In 2020, the Province introduced a streamlined online application for food primary, liquor primary and manufacturer licensees seeking a Temporary Expanded Service Area (TESA) (e.g. outdoor patio). Local governments were provided the option to further expedite this process by pre-approving all eligible licensees seeking to apply to the Province for a TESA. Those that elected not to opt-in continued to operate under the default process, reviewing and approving requests on an individual basis prior to licensees submitting their applications to the Liquor and Cannabis Regulation Branch (LCRB).
Successful applicants could not increase their approved occupancy loads, and would have to comply with all local government rules and requirements, as well as health and fire regulations. Prior to these changes, a TESA, which requires both provincial and local government approval, could take upwards of 6 months. Since this policy was implemented, over 2,200 TESA patio expansions have been approved.
This policy change was originally intended to be a temporary measure during the COVID-19 pandemic.
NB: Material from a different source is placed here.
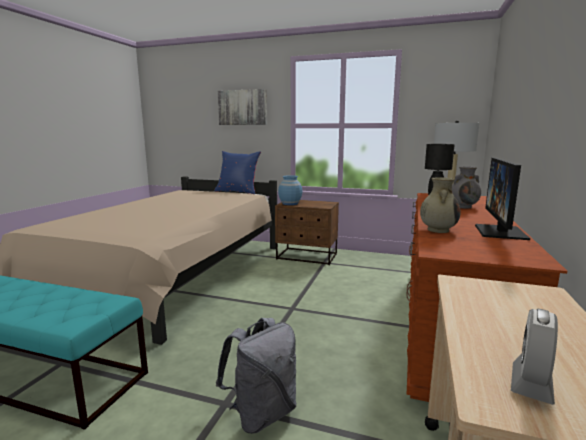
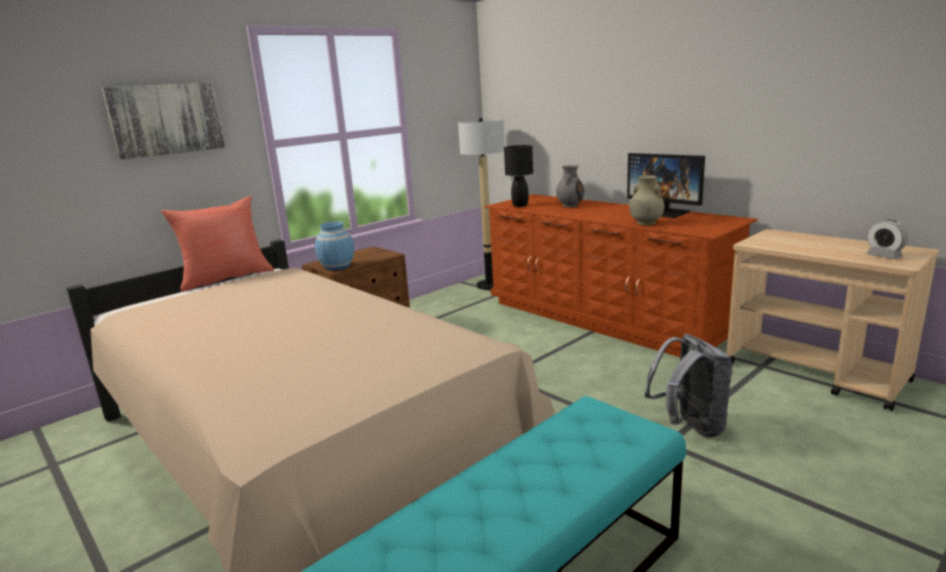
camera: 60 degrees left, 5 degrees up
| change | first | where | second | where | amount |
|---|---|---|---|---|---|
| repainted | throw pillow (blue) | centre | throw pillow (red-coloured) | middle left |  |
However, Minister Mike Farnworth’s recent mandate letter includes direction to transition the TESA provision into a permanent option as a means to support restaurants and the hospitality sector. As a result, licensees with a TESA will see this temporary authorization extended until March 31, 2023. This deadline was extended (from June 1, 2022) in response to a UBCM request. Licensees must apply to the Province for a new outdoor patio, permanent structural change (indoor) or manufacturer endorsement if they wish to operate their TESA beyond March 31, 2023.
Because the Province has elected to maintain the current process and simply make it permanent, local governments will be required to use their own tools (e.g. zoning, land use, development permits, bylaws, etc.) to determine if authorized areas should be permanent and/or able to operate year-round.
In 2021, the Province approved the transition of Rural Agency Stores (RAS) to a new Rural Licensee Retail Store (RLRS) licence. Previously, under the umbrella of the Liquor Distribution Branch, RAS were permitted to sell packaged liquor on behalf of the Province in areas where a BC Liquor Store or private store was deemed financially unfeasible. This was the only group of private liquor retailers not regulated by the LCRB. The introduction of this new licence class provides more consistency in provincial regulation. RAS operators who meet eligibility requirements automatically had their licences transferred over on February 26, 2021. The primary impact on affected local governments (predominantly regional districts) is that they will now be responsible for gathering public input to inform the approval process when there is a RAS application submitted that falls within their jurisdiction. Like municipalities, they will have the option of opting out of this new responsibility, and transferring that responsibility to the LCRB.
The Province is expected to consult with the liquor policy working group in advance of any other related changes impacting local governments.